Cos(arcsin(-1/3)) how to do it by hand?

[HappMatt]

cos(arcsin(-1/3)) how to do it by hand??

Homework Statement

Solve without a calculator
cos(arcsin(-1/3))

The Attempt at a Solution

now i have fount the solution to be (-2/3)(2^(1/2)) now not only did my calculator come up with that but between the SSS formula and pythagorean formula( i think is what we cal it, a^2+b^2...) i was able to get the same answer but the question says not to use a calculator and using those formulas of course I am going to have to use a calculator to figure out some of the roots and what not.
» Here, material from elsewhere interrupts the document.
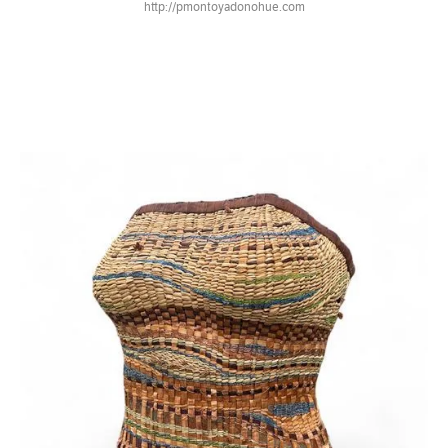
http://pmontoyadonohue.com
I haven't had to do this stuff for quite sometime now I am a ways past precalc but i was trying to help a friend and I am not sure how to do this without a calculator or a root table and any other aids other than my mind. So being that this is precalc i would assume there is a easy way do do this beyond what I am trying if the teacher expects it to be done without a calc so if you know how please enlighten me.

 

[Feldoh]

It's actually very simple once you know how to do it. Forget about cosine for a moment. Some angle (x) equals the arcsine of -1/3 -- so x=arcsin(-1/3). So you know that the sin(x)=-1/3. Now you can make a right triangle in the IV quadrant and solve for the cosine value, since you are simply solving for the cos(arcsin(-1/3)) or cos(x).

 

[VietDao29]

You can also try to work out the general formula for cos(arcsin(x)). Here we go.
Let \alpha = \arcsin(x) \Rightarrow \sin \alpha = x
cos(arcsin(x)) will become: \cos \alpha

Also, you should note that arcsin(x) will return the values in the interval \left[ - \frac{\pi}{2} ; \ \frac{\pi}{2}\right], i.e \alpha is in I, and IV quadrant, and its cosine value should be positive. So we have:
\cos \alpha = \sqrt{1 - \sin ^ 2 \alpha} = \sqrt{1 - x ^ 2}

Applying the formula to your question yielding:
\cos \left( \arcsin \left( - \frac{1}{3} \right) \right)) = \sqrt{1 - \left( -\frac{1}{3} \right) ^ 2} = \sqrt{1 - \frac{1}{9}} = \frac{2\sqrt{2}}{3}. :)

You can do the same and find the general formula to:
sin(arccos(x))
Can you get it? :)

 

[HappMatt]

You can also try to work out the general formula for cos(arcsin(x)). Here we go.
Let \alpha = \arcsin(x) \Rightarrow \sin \alpha = x
cos(arcsin(x)) will become: \cos \alpha

Also, you should note that arcsin(x) will return the values in the interval \left[ - \frac{\pi}{2} ; \ \frac{\pi}{2}\right], i.e \alpha is in I, and IV quadrant, and its cosine value should be positive. So we have:
\cos \alpha = \sqrt{1 - \sin ^ 2 \alpha} = \sqrt{1 - x ^ 2}

Applying the formula to your question yielding:
\cos \left( \arcsin \left( - \frac{1}{3} \right) \right)) = \sqrt{1 - \left( -\frac{1}{3} \right) ^ 2} = \sqrt{1 - \frac{1}{9}} = \frac{2\sqrt{2}}{3}. :)

You can do the same and find the general formula to:
sin(arccos(x))
Can you get it? :)

thanks for both of you for the replies. I especially apreciate yours VietDao29, that way seems to be the best route in finding the aswer via no calculator because of its simplicity, i know with the triangle method although easy not so much without the calculator.

 

[Feldoh]

thanks for both of you for the replies. I especially apreciate yours VietDao29, that way seems to be the best route in finding the aswer via no calculator because of its simplicity, i know with the triangle method although easy not so much without the calculator.

Yeah I think his method is better too.